Comissão de Finanças debate critérios para utilização de espaços públicos para eventos

Postado por Ari Schneider  /   agosto 24, 2017  /   Postado em Geral  /   Nenhum comentário

Prefeitura diz que intenção é cobrar por utilização comercial dos espaços públicos

A Comissão de Competitividade, Finanças, Orçamento, Economia e Planejamento (Cofin) reuniu-se na tarde de segunda-feira, 21, com representantes de segmentos culturais e da Prefeitura para tratar sobre os mecanismos de utilização de espaços públicos para a realização de eventos comunitários. O encontro foi orquestrado a partir de uma insegurança quanto aos regramentos para a cessão de uso dos espaços, devido a um cruzamento de informações desconexas.
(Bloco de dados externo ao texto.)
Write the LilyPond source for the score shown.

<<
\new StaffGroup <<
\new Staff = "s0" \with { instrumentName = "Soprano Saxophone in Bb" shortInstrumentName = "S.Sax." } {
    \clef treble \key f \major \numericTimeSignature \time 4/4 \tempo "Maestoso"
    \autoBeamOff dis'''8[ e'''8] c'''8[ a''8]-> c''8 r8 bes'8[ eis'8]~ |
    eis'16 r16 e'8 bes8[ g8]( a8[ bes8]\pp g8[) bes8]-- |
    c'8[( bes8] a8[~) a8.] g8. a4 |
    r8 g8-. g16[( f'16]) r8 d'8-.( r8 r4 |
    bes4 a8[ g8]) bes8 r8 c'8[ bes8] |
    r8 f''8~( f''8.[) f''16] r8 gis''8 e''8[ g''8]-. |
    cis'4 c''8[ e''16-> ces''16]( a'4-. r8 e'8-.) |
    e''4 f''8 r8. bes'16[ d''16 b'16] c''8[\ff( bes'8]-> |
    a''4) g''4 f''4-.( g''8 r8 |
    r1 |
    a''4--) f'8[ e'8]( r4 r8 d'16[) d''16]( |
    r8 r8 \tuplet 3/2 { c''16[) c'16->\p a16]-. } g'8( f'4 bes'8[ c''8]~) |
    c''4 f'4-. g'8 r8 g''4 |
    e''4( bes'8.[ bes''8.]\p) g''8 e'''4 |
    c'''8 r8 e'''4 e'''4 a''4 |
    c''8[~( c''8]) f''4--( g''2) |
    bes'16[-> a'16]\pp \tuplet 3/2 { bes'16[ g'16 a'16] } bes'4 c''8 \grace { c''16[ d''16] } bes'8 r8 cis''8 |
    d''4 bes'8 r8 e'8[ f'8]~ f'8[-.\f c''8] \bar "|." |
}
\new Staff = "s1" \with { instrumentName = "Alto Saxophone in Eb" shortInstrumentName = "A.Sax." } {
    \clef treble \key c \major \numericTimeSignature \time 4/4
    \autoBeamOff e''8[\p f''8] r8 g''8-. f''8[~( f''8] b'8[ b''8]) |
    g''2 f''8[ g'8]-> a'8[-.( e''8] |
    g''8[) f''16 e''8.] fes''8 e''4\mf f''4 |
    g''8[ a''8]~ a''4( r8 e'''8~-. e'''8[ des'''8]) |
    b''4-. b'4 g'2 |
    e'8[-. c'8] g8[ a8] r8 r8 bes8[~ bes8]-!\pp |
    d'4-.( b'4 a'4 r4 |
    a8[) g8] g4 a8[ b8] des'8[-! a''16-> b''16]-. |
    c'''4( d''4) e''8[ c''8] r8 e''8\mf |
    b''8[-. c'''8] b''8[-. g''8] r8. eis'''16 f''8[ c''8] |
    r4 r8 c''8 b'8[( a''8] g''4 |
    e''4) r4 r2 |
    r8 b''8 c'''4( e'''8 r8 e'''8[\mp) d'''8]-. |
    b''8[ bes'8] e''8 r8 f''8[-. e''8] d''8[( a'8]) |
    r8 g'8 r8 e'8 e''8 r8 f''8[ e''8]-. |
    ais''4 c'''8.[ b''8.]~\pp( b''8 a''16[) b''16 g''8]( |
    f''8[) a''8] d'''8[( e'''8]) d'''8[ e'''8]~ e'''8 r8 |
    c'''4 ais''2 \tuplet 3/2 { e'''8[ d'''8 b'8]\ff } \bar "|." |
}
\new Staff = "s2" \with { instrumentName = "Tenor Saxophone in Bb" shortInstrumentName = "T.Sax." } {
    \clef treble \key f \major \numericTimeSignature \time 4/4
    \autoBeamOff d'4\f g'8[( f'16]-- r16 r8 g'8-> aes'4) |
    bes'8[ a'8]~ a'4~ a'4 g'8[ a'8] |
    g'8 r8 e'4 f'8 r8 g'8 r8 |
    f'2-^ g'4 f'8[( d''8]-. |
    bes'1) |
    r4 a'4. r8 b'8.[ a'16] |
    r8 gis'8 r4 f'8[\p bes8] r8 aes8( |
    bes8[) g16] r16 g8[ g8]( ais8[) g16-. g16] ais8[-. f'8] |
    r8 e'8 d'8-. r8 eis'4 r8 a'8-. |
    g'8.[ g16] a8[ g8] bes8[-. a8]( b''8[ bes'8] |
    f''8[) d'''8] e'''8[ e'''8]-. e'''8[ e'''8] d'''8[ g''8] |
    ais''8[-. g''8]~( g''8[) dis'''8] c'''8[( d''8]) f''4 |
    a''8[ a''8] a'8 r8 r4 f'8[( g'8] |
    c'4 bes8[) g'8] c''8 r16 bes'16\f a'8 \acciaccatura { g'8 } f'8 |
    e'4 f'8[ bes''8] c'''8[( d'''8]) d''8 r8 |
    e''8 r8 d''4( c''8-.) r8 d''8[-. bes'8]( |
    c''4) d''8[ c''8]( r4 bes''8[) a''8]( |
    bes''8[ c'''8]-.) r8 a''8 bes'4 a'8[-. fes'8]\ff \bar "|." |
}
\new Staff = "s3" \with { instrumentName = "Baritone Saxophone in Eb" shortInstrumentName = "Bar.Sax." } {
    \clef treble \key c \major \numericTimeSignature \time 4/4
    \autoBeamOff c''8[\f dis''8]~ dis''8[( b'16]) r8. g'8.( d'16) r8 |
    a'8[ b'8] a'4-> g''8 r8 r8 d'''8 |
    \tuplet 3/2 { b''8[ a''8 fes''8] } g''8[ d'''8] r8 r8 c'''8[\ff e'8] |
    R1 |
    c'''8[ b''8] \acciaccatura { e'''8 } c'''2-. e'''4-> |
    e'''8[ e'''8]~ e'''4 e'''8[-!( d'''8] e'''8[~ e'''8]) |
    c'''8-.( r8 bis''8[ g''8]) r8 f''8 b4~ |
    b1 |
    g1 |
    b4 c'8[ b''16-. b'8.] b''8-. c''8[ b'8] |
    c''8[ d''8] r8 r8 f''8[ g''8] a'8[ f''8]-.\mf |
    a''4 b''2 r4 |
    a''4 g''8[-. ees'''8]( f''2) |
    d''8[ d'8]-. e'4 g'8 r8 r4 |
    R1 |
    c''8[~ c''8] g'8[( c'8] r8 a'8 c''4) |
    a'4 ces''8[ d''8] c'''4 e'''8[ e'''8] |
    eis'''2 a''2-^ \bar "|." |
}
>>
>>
Participante da Feira Viva, a socióloga Rosana Kirsch relembrou que esse mesmo debate já foi aberto em abril, quando o objeto foi tema de audiência pública. Desde lá, porém, a ausência de uma posição mais clara por parte da Prefeitura reforçou as dúvidas. “Para ocuparmos as praças, não havia uma orientação muito transparente. Está sendo ventilado que a partir de setembro será cobrado pela utilização do espaço público e será exigido alvará, o que prejudicará muito pequenos produtores, por exemplo. Queremos clareza sobre a utilização dos espaços”, pediu Rosana.

O chefe de gabinete da prefeita, Raizer Ferreira, e o diretor de Patrimônio da Prefeitura, Cristian Gerhardt, explicaram que existe hoje um estudo de viabilidade para a cobrança sobre pessoas jurídicas que utilizem o espaço para fins de comercialização. O grupo de trabalho formado para tratar a situação atualmente elabora critérios para a aplicação de tarifas e a padronização dos pedidos de cessão de uso. “Entidades sem fins lucrativos não seriam cobradas. O que mais queremos é povoar as praças, mas não concordamos com comércio utilizando espaços sem custo algum, com limpeza, luz e segurança garantidos pelo poder público, e a empresa ainda cobrar pelo acesso. Não podemos concordar com eventos puramente comerciais, sem que seja entregue nada como contrapartida à população. São esses serviços que teremos que tarifar”, garantiu Raizer.

Divulgação

Os organizadores também solicitam apoio do poder público em forma de divulgação dos eventos, com suas inclusões na agenda cultural do Município. “Estamos criando um site que possa reunir todas essas referências de cultura para valorizar as ações adotadas por toda a nossa cidade”, respondeu Raizer. Rosana concorda com a adoção de critérios diferenciados para acesso aos espaços, mas cobra a padronização do atendimento. “Temos diversidade de formato de eventos e de participação. Não queremos um atendimento pontual, mas um atendimento contínuo e igualitário a todas as solicitações de utilização”, completou.